Economia

'Primeiro vão reduzir dívida antes de voltar a consumir', diz Paulo Levy

Economista do Ipea diz que ainda demora para famílias e empresas acertarem o orçamento
Paulo Levy, economista do IPEA Foto: Terceiro / Agência O Globo
Paulo Levy, economista do IPEA Foto: Terceiro / Agência O Globo

RIO - Em entrevista exclusiva ao GLOBO, economista do Ipea diz que, mesmo com juros em queda, ainda demora para famílias e empresas acertarem o orçamento.

O GLOBO: Como analisa o resultado do PIB em 2016?

Levy: A recessão reflete a crise de confiança pela qual o país vem passando desde 2014, quando os primeiros sinais de desequilíbrios na política econômica se traduziram em pressões inflacionárias e aumento do endividamento público. Tudo isso acabou se materializando numa recessão forte em 2015 e novamente em 2016. Mas, no ano passado, a perspectiva foi diferente, já que houve mudança na politica econômica, com a troca do governo, e a possibilidade de se corrigir os desequilíbrios. É a pior recessão que o país já viveu, com instrumentos que realimentam esse processo, num círculo vicioso de desemprego, queda de consumo, de produção, de vendas. Há, no entanto, a chance de se romper esse círculo, na medida em que sejam aprovadas reformas que sinalizem uma trajetória mais sustentável para as finanças públicas.

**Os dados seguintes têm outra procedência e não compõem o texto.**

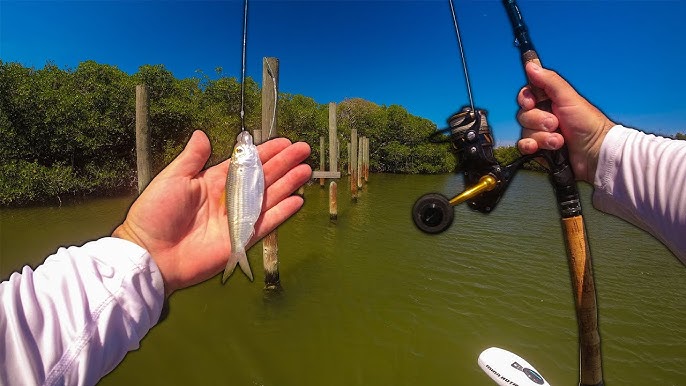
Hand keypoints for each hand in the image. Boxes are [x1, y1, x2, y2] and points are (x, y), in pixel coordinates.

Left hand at [112, 130, 311, 296]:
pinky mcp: (241, 240)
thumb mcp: (173, 178)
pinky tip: (297, 200)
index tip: (284, 141)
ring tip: (306, 170)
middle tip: (304, 149)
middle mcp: (229, 199)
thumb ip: (192, 158)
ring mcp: (237, 219)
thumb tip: (202, 134)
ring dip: (288, 183)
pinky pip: (266, 223)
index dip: (266, 152)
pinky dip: (282, 212)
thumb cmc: (155, 214)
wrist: (151, 254)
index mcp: (213, 182)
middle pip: (263, 177)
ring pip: (269, 197)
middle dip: (284, 163)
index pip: (246, 163)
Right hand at [516, 62, 614, 182]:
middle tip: (556, 124)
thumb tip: (530, 65)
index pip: (527, 95)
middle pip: (523, 115)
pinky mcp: (540, 150)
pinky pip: (524, 146)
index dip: (525, 99)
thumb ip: (549, 81)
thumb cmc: (588, 124)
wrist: (596, 154)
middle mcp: (544, 116)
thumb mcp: (569, 98)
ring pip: (525, 131)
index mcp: (550, 101)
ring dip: (541, 136)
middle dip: (538, 121)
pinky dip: (530, 146)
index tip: (531, 103)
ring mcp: (541, 134)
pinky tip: (538, 149)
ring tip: (559, 141)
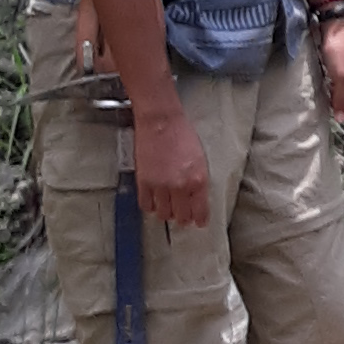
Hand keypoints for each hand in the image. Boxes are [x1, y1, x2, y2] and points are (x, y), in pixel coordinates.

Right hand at [133, 99, 214, 229]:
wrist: (161, 121)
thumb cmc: (182, 135)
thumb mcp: (200, 160)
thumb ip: (198, 181)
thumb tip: (196, 198)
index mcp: (198, 180)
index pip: (200, 211)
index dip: (199, 220)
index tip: (199, 222)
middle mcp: (180, 187)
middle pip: (181, 216)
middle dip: (183, 217)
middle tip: (182, 215)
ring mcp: (160, 186)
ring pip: (163, 214)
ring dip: (166, 213)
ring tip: (167, 207)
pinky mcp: (144, 182)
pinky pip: (146, 205)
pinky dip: (150, 206)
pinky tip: (153, 202)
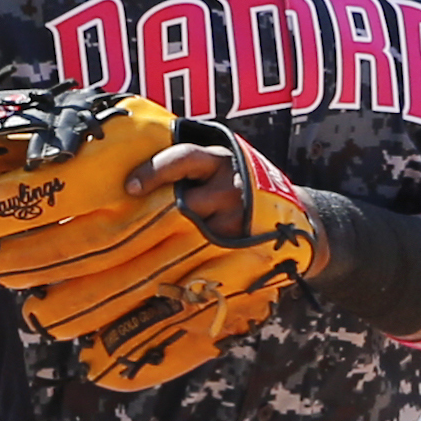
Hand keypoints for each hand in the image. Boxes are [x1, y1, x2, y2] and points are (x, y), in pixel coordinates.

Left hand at [139, 136, 326, 270]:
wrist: (291, 214)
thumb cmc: (233, 182)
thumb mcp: (216, 163)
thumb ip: (185, 164)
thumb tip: (130, 164)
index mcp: (218, 159)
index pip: (183, 158)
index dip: (154, 170)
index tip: (130, 186)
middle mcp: (229, 187)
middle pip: (184, 204)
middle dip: (160, 215)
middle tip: (137, 227)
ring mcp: (235, 219)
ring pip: (189, 232)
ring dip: (171, 239)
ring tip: (157, 246)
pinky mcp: (239, 245)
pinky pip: (202, 254)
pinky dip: (186, 258)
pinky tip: (174, 262)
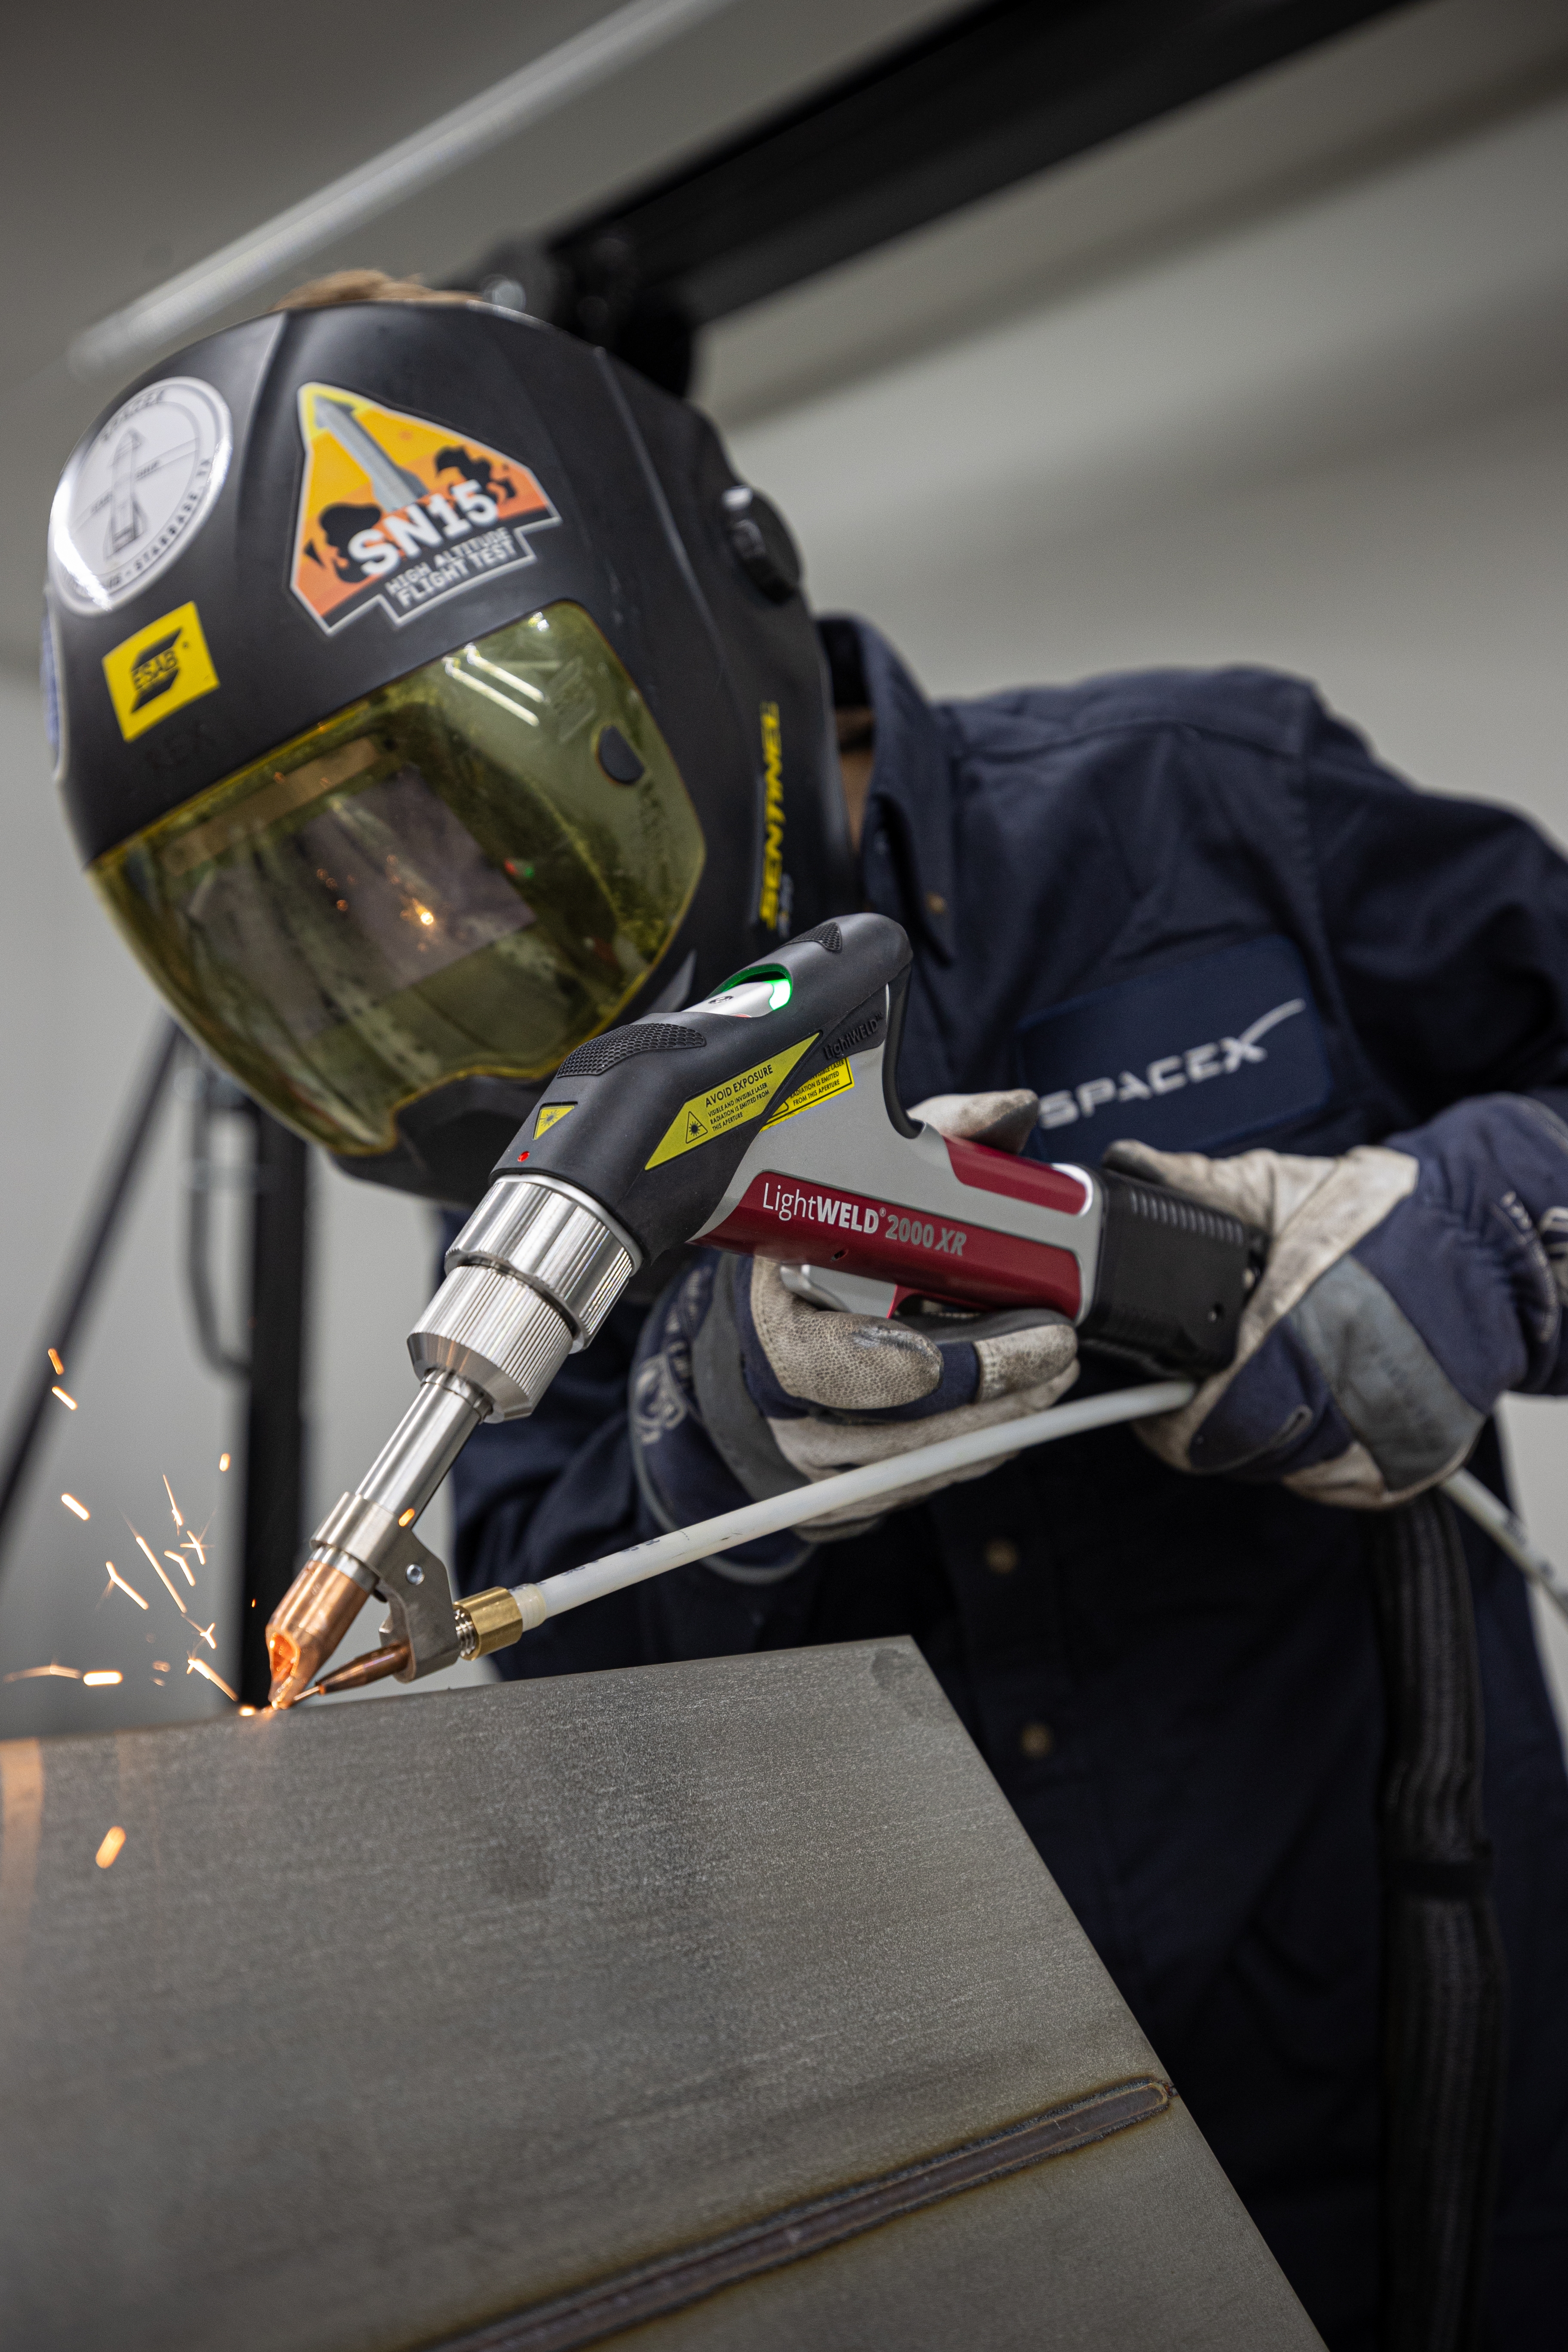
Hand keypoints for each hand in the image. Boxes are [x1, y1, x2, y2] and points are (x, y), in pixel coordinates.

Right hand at [730, 1088, 1076, 1529]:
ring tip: (1054, 1376)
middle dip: (991, 1393)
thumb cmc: (825, 1236)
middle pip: (894, 1423)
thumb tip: (1013, 1111)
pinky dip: (974, 1448)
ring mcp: (810, 1447)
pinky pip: (920, 1480)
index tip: (998, 1339)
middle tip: (1057, 1354)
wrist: (771, 1313)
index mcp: (775, 1309)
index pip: (832, 1360)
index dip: (914, 1363)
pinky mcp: (842, 1485)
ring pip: (917, 1462)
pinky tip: (1014, 1409)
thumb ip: (941, 1133)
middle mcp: (781, 1391)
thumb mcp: (870, 1168)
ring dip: (998, 1424)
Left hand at [1107, 1093, 1567, 1506]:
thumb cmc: (1390, 1214)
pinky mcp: (1411, 1459)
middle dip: (1201, 1427)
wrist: (1490, 1247)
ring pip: (1283, 1470)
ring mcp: (1383, 1427)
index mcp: (1299, 1312)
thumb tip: (1133, 1166)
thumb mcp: (1285, 1186)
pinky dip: (1309, 1462)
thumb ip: (1205, 1186)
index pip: (1206, 1408)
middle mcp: (1343, 1378)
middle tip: (1193, 1396)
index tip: (1150, 1400)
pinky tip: (1308, 1412)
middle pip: (1237, 1446)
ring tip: (1256, 1391)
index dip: (1163, 1413)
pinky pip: (1333, 1487)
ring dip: (1254, 1442)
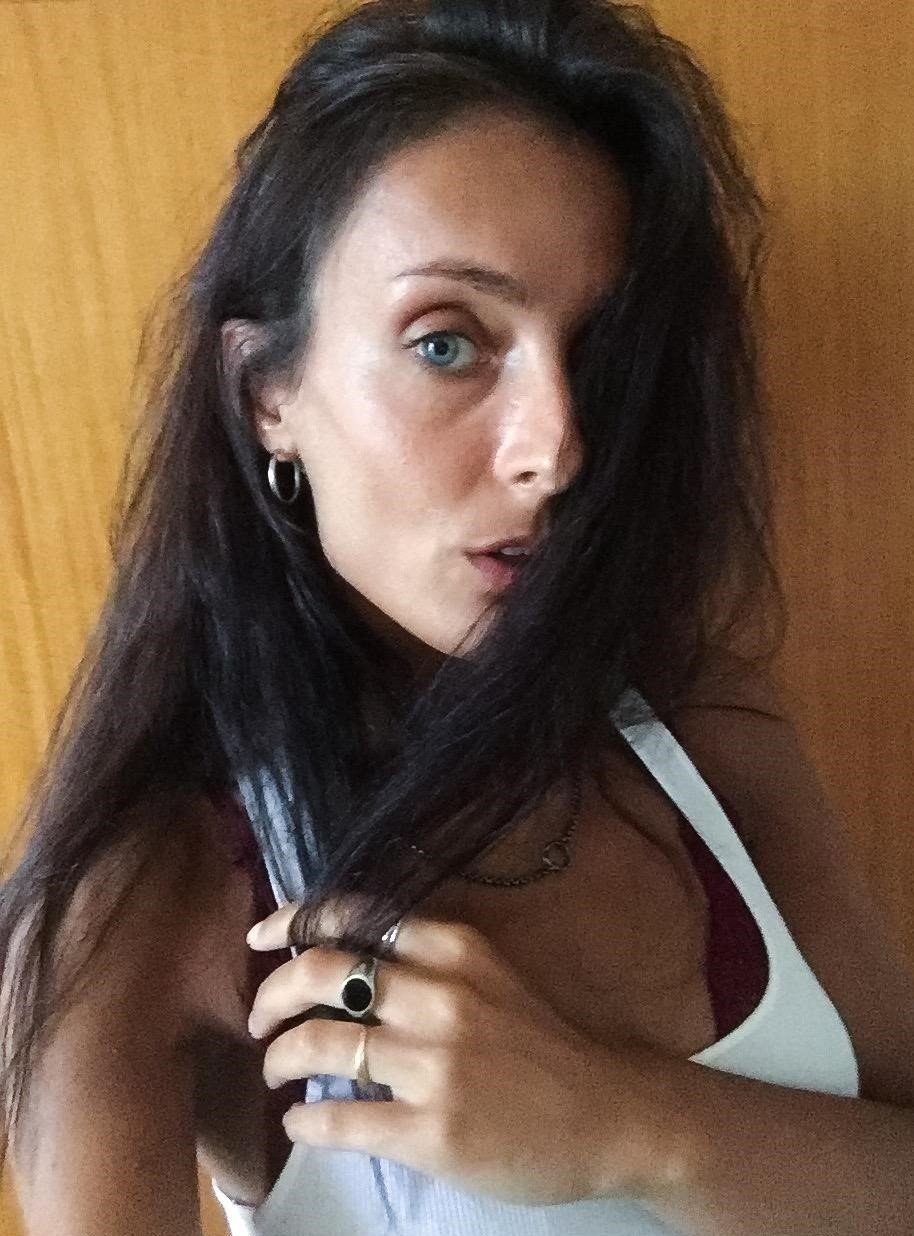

Em que essa recessão é diferente das outras?

No passado, a grande maioria das crises vinha de fora para dentro e se manifestava sob a forma de desequilíbrios na balança de pagamentos. Por meio de desvalorizações cambiais, era possível impulsionar a economia, via aumento de exportações e substituição de importações. Em um segundo tipo de crise, o governo reagia via política fiscal expansionista para neutralizar os impactos negativos. No momento atual, a crise foi gerada internamente por desequilíbrios fiscais e processo inflacionário, provocados por uma certa leniência da gestão anterior do Banco Central, que impedem que se use a política fiscal expansionista e a desvalorização para sair da recessão. Estamos vivendo uma crise com os contornos clássicos, mas sem os instrumentos clássicos para combatê-la. Serão necessárias medidas mais estruturais e menos de curto prazo, por isso o processo é mais lento.

Há outras diferenças?

O endividamento. Em 2004, a participação do crédito no PIB era pouco acima de 20% e subiu para mais de 50% no fim de 2016. Não é elevado, só que cresceu muito rápido, com prazo curto e juros elevados, o que o torna muito vulnerável ao ciclo econômico. Isso também está prolongando a recessão por um período bem maior do que vimos no passado. A queda dos juros vai se traduzir em impulso sobre a demanda com defasagem muito maior. As empresas e famílias primeiro vão reduzir endividamento ou negociar taxa de juros mais baixas antes de voltar a consumir, o que torna a crise mais longa.

Economista debate os pontos mais importantes do resultado do PIB em 2016
Economista debate os pontos mais importantes do resultado do PIB em 2016

De onde virá o impulso?

O grande motor vai ser o investimento. Se melhorar o ambiente de negócios, com as reformas, inclusive tributária, é provável que os empresários voltem a investir. Depois de tanto tempo sem investir, o parque fica defasado tecnologicamente, o equipamento se deprecia e abrem-se oportunidades de investimento. Também citaria as concessões.

Qual o estrago que dois anos de recessão deixam?

A renda per capita regrediu 11%, o que certamente tem impacto social. Sabemos que os setores mais pobres têm menos condições de se defender e acabam sofrendo mais. Em meio à crise fiscal, o setor público deixa de ofertar serviços, e até mesmo a rede de proteção social fica menos eficiente numa recessão tão forte. Do ponto vista social, é muito duro.